Republican U.S. presidential candidate Donald Trump poses for a photo after an interview with Reuters in his office in Trump Tower, in the Manhattan borough of New York City, May 17, 2016. REUTERS/Lucas Jackson(reuters_tickers)
By Alister Doyle and Valerie Volcovici
OSLO/WASHINGTON (Reuters) - Donald Trump's vow to renegotiate the global accord on climate change if elected U.S. president caused dismay abroad on Wednesday, with supporters of the deal saying it was in his interests to embrace a plan that seeks to end dependence on fossil fuels.
U.S. insistence on renegotiation could unravel a 195-nation compromise to curb greenhouse gas emissions reached in Paris in December after fraught talks between nations as different as China, the United States, small island states and OPEC members.

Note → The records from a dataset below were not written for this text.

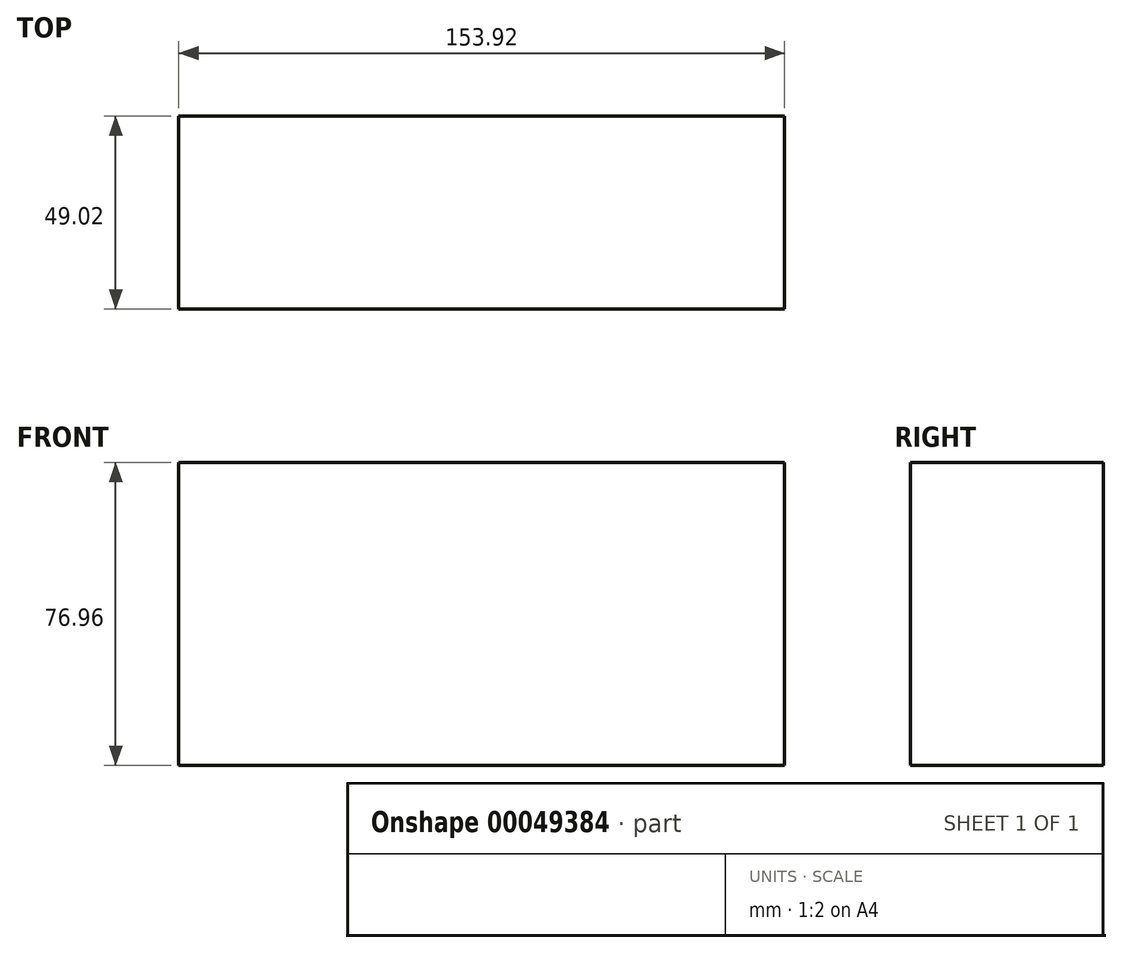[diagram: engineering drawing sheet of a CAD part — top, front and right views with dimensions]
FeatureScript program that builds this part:
annotation { "Feature Type Name" : "Feature", "Feature Type Description" : "" }
export const myFeature = defineFeature(function(context is Context, id is Id, definition is map)
    precondition{}
    {
        {
            var Q0;
            Q0=qCreatedBy(makeId("Top.planeOp"),FACE);
            var sketch = newSketch(context, id + "F0", { "sketchPlane" : qUnion([Q0])});
            skLineSegment(sketch, "E0.bottom", {"start": v(0, 0) * mm, "end": v(153.92, 0) * mm});
            skLineSegment(sketch, "E0.top", {"start": v(0, 49.02) * mm, "end": v(153.92, 49.02) * mm});
            skLineSegment(sketch, "E0.left", {"start": v(0, 0) * mm, "end": v(0, 49.02) * mm});
            skLineSegment(sketch, "E0.right", {"start": v(153.92, 0) * mm, "end": v(153.92, 49.02) * mm});
            skSolve(sketch);
        }
        {
            var Q0;
            Q0 = qSketchRegion(id + "F0", true);
            extrude(context, id + "F1", {"entities" : qUnion([Q0]), "depth" : 76.96 * mm});
        }
    });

"The Paris Agreement is as much in the United States’ interests as any other country," said Tony de Brum, ambassador for climate change of the Marshall Islands who, as his country's foreign minister, helped broker the U.N. deal.
"Seeking to unravel it would not only threaten the U.S. economy, damage its environment, and weaken its security, but it would do a great disservice to all of humanity," he said.
Trump, the presumptive Republican presidential nominee, told Reuters on Tuesday he was "not a big fan" of the climate accord.
He said China and other countries would not stick to the "one-sided" deal, which seeks to transform the world economy from fossil fuels in coming decades to slow global warming.
"I will be looking at that very, very seriously, and at a minimum I will be renegotiating those agreements, at a minimum. And at a maximum I may do something else," he said.
Trump has said in the past he believes global warming is a concept that was invented by China to hurt the competitiveness of U.S. business.
Government officials meeting in Bonn, Germany, from May 16-26 to find ways to implement the deal, raised concerns about Trump's comments but doubted he would take serious action.
That's because the deal imposes no real constraints on the United States - it lets all nations define their own actions for fighting climate change. President Barack Obama has promised to cut emissions by 2025, but his successors will face no penalties if they do not comply, meaning little incentive to challenge the U.N. deal.
Many officials also say it is in U.S. interests to limit greenhouse gas emissions, partly because cuts in the use of fossil fuels also means less air pollution, a big cause of disease. Even many nations traditionally sceptical that man-made greenhouse emissions stoke climate change, like OPEC countries, have gone along with the Paris Agreement.
George David Banks, a senior climate change adviser to President George W. Bush and a Trump supporter, said Trump could try to force countries like China to pledge deeper emissions cuts by renegotiating the agreement.
That's wishful thinking, according to John Coequyt, director of green group the Sierra Club’s international climate campaigns.
"You can't get more than 190 countries to renegotiate a deal they are implementing,” he said.
The Paris Agreement will formally enter into force when 55 nations representing at least 55 percent of world greenhouse gas emissions have ratified it. China and the United States, representing 38 percent, say they will join this year.
If the deal enters into force before the next U.S. president takes office next year, it will in theory be harder to pull out. Article 28 says any nation wanting to leave has to wait four years from the date of entry into force - the length of a U.S. presidential term.
Trump's easiest option is to neglect the deal if elected, legal experts say. Trump could ignore the targets set by Obama and promise instead to help developing nations cope with global warming.
The Paris Agreement's flexible approach, allowing all to set their own goals, is radically different from the U.N.'s 1997 Kyoto Protocol, which set mandatory targets for developed nations to cut emissions until 2012. The United States did not take part in Kyoto - President George W. Bush denounced it as an economic straitjacket that, he said, unfairly omitted targets for developing nations led by China and India.
Former French foreign minister Laurent Fabius, who helped broker the Paris deal, said this month that the U.S. election was critical to its future. "If a climate change denier was to be elected, it would threaten dramatically global action against climate disruption," he said.
But U.S. chief climate envoy Jonathan Pershing said last week that other nations were likely to push ahead with the Paris Agreement whoever wins the White House.